Saudis buy Rolls-Royce cars in big numbers, and having worked for the leader in motoring luxury Balmer appreciates the difference between marketing Rolls and Aston. “They differ in the customer type. Aston buyers tend to be really into their cars. They are ‘petrol heads’ but also discerning.

“Rolls customers know their cars too, and might have an Aston in the garage as well, but they’re buying a Rolls-Royce as more a statement purpose — for business use, or a reward in life. An Aston is more a purchase of emotion and desire,” he said. Whether as a reward or out of emotion, buying an Aston is a considerable outlay. The average price ticket is around $175,000, and such an impulse purchase could easily be put off if personal economic circumstances took a downturn.

In the Middle East, where economies are tied to the oil price, that makes Aston subject to the vagaries of the global crude market. “What’s happening in the region is that governments are diversifying away from oil. (Saudi Arabia’s reform program) Vision 2030, for example, is a big change and good news for us. It will eventually take the volatility away from the macro economic environment. But we will always be dependent to some degree on global economic forces. China now drives the rest of the world in many respects,” Balmer said.
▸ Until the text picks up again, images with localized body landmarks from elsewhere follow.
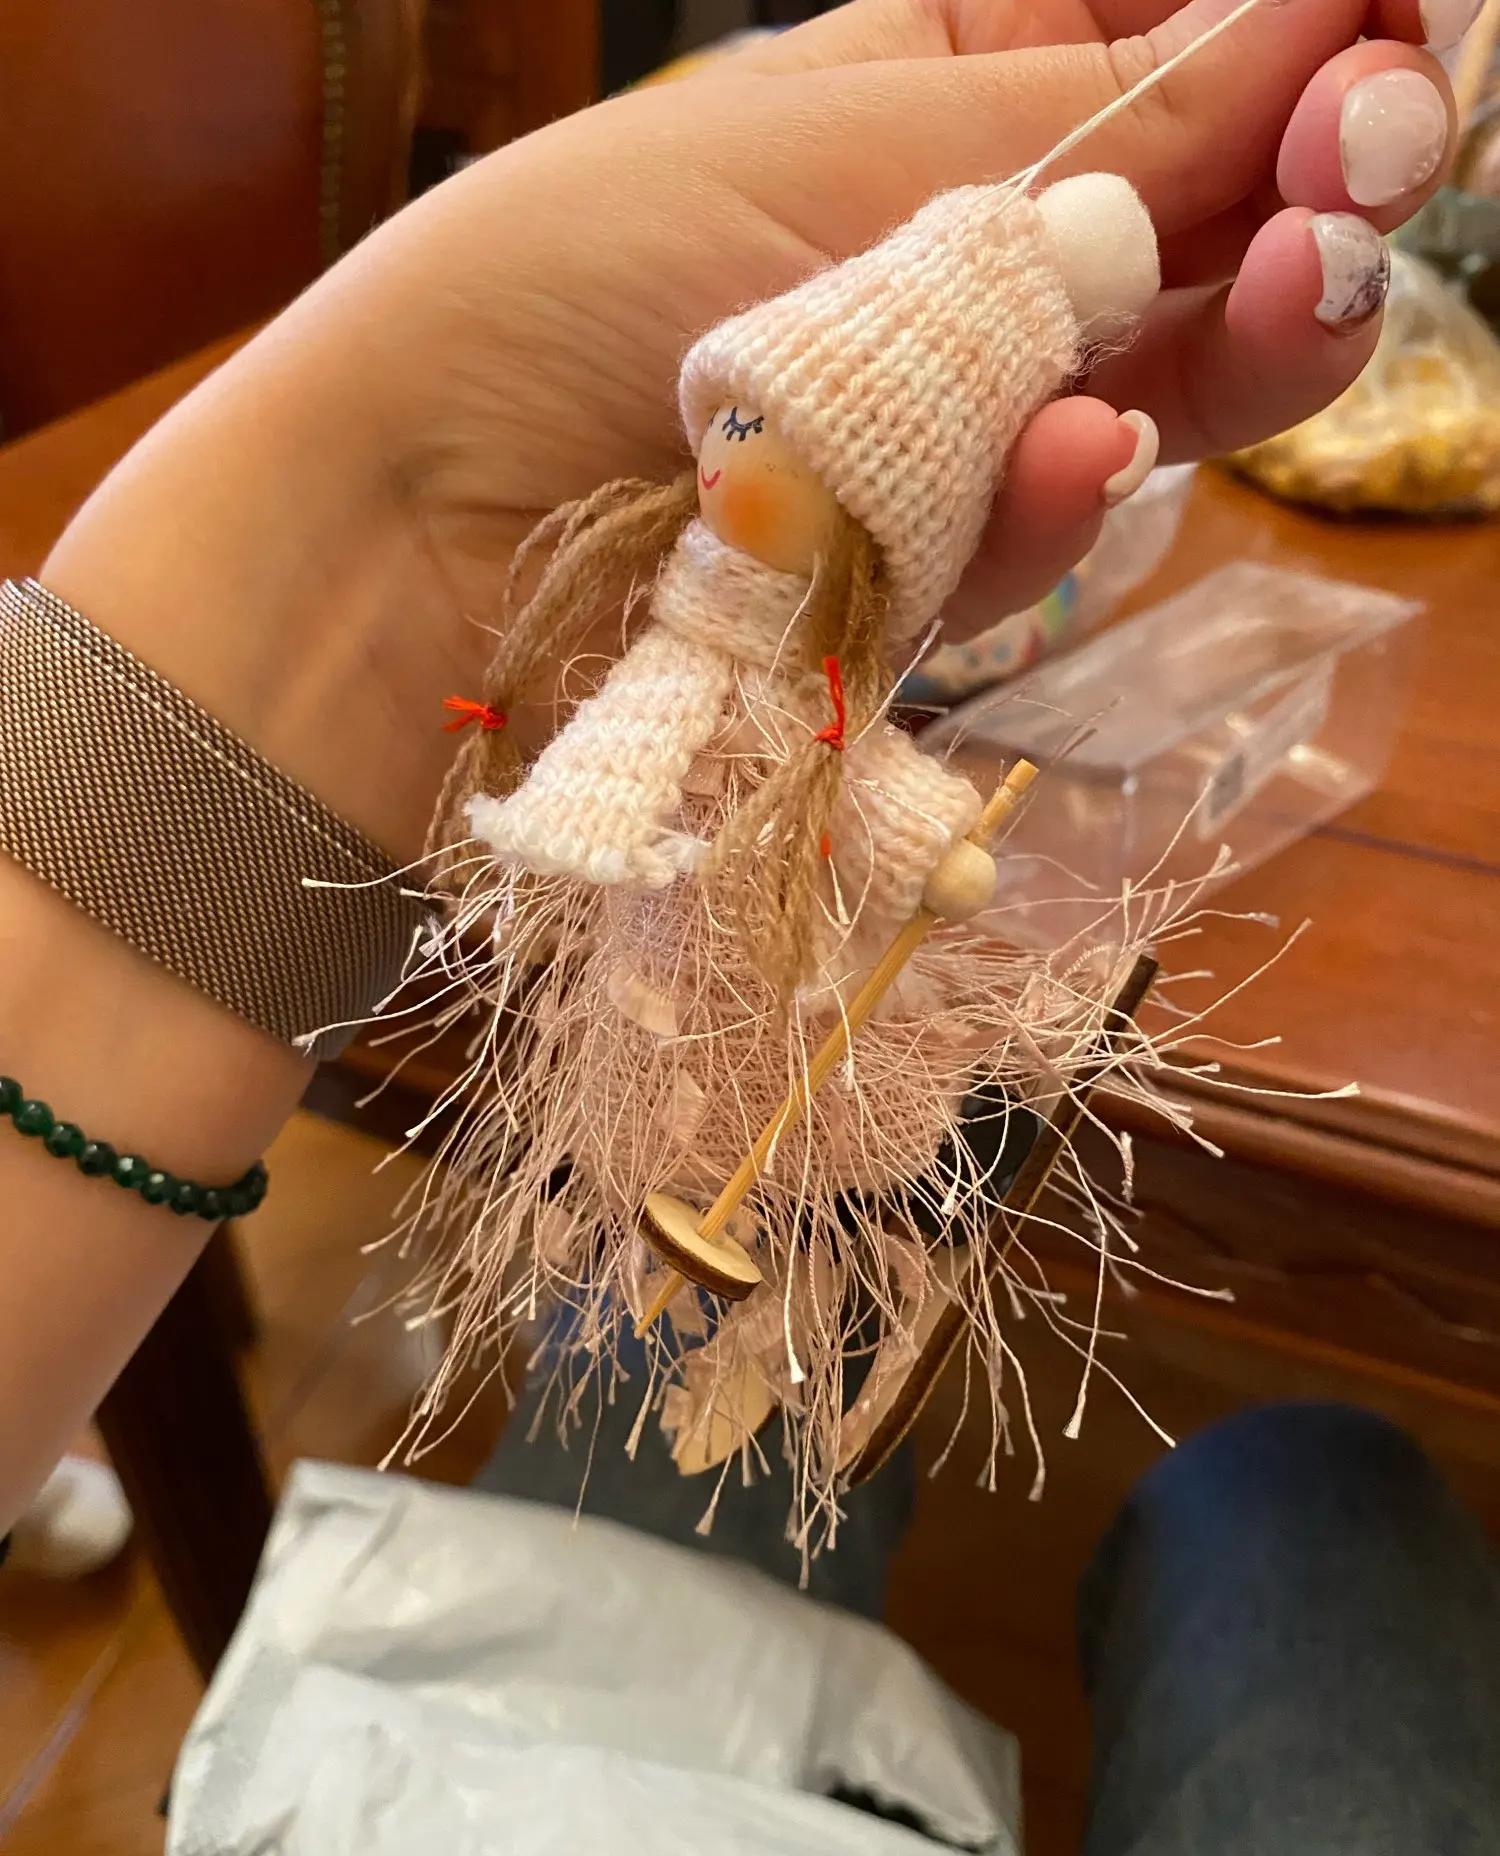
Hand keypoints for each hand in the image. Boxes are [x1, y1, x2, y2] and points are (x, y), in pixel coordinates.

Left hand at [45, 0, 1457, 854]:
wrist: (412, 541)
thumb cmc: (579, 282)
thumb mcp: (848, 142)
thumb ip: (1105, 113)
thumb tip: (1335, 17)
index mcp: (948, 78)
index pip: (1189, 35)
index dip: (1319, 27)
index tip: (1408, 26)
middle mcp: (977, 247)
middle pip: (1222, 215)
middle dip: (1323, 179)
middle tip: (1372, 154)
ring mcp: (965, 420)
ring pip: (1180, 382)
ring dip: (1258, 331)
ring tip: (1301, 275)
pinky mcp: (934, 569)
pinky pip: (1049, 526)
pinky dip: (1062, 496)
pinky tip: (1067, 457)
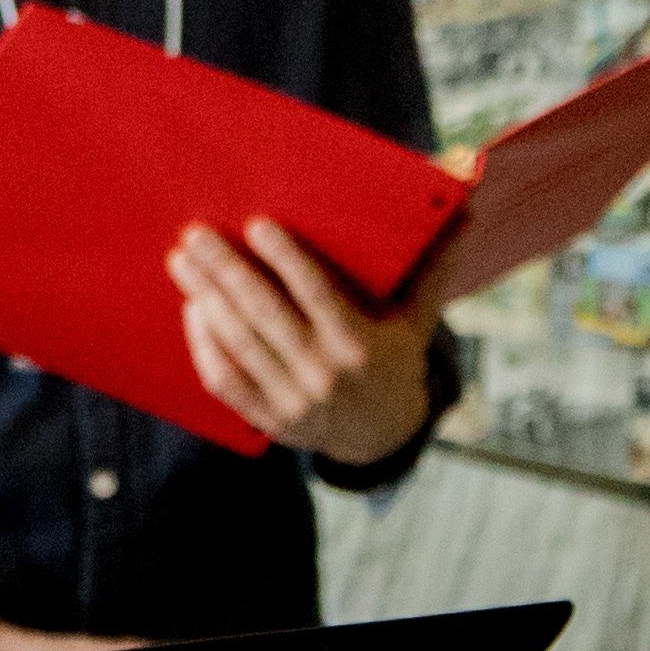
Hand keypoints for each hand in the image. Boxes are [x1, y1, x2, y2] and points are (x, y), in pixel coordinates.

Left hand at [166, 219, 433, 464]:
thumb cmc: (394, 360)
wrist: (381, 437)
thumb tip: (466, 213)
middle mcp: (323, 374)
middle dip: (226, 271)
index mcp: (359, 345)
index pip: (316, 293)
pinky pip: (225, 381)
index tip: (257, 224)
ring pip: (239, 343)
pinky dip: (204, 346)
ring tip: (183, 262)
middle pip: (265, 314)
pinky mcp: (268, 419)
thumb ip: (434, 268)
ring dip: (205, 299)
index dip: (285, 258)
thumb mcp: (417, 319)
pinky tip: (193, 310)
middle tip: (197, 234)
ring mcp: (292, 401)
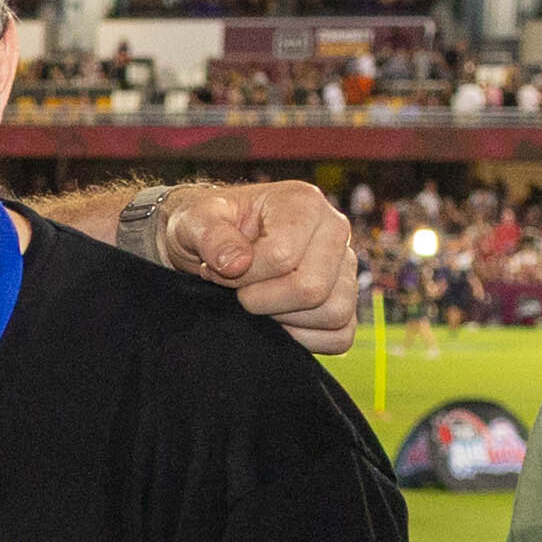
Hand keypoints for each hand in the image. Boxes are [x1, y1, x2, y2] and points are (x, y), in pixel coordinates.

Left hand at [130, 182, 367, 352]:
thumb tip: (237, 264)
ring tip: (257, 299)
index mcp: (304, 203)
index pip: (282, 256)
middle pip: (311, 289)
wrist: (214, 240)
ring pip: (332, 313)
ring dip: (283, 319)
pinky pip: (340, 335)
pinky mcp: (346, 299)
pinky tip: (276, 319)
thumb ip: (211, 237)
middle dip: (262, 301)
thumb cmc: (208, 226)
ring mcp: (345, 267)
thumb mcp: (195, 221)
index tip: (219, 269)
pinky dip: (306, 338)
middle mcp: (335, 231)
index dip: (243, 276)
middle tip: (238, 290)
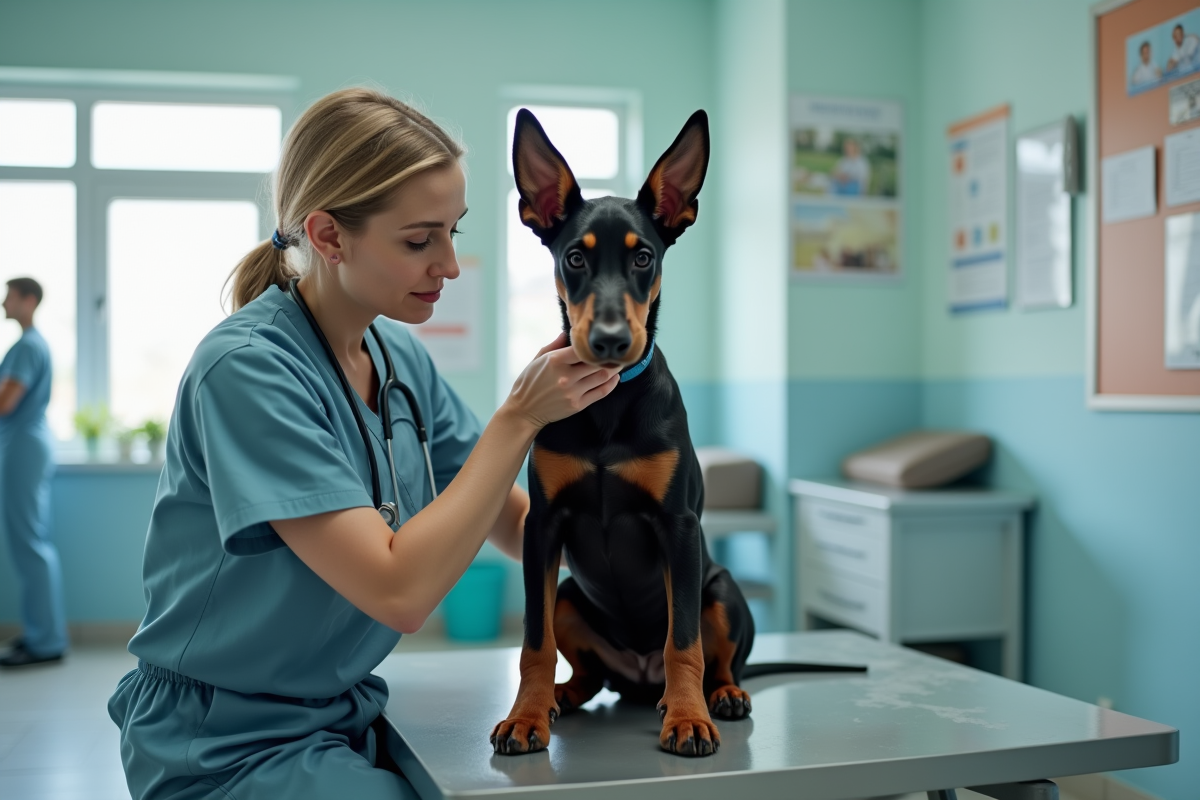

The IPO was an opportunity for Aston’s long-term backers — financial institutions from Italy and Kuwait — to realize some profits on their investments. The share sale raised no new money for expensive research and development, which some analysts criticized.

“There was no massive cash injection because all our new projects were already invested. And we’re making profits. But the IPO secures the long-term future of the company,” Balmer said.

In difficult global markets, the shares have been trading below the issue price since day one, but recently two big investment institutions — Merrill Lynch and Goldman Sachs — put them on the “buy” list. If they achieve sufficient value to be included in the main FTSE 100 list, Aston will be the first car company for 30 years to be on the UK’s main trading board.

That would be something of a triumph for Palmer and the second-century strategy, but Aston has another finishing line in sight before that: The Abu Dhabi Grand Prix. “We’ve got a number of things planned around the race, not least winning it,” Balmer said.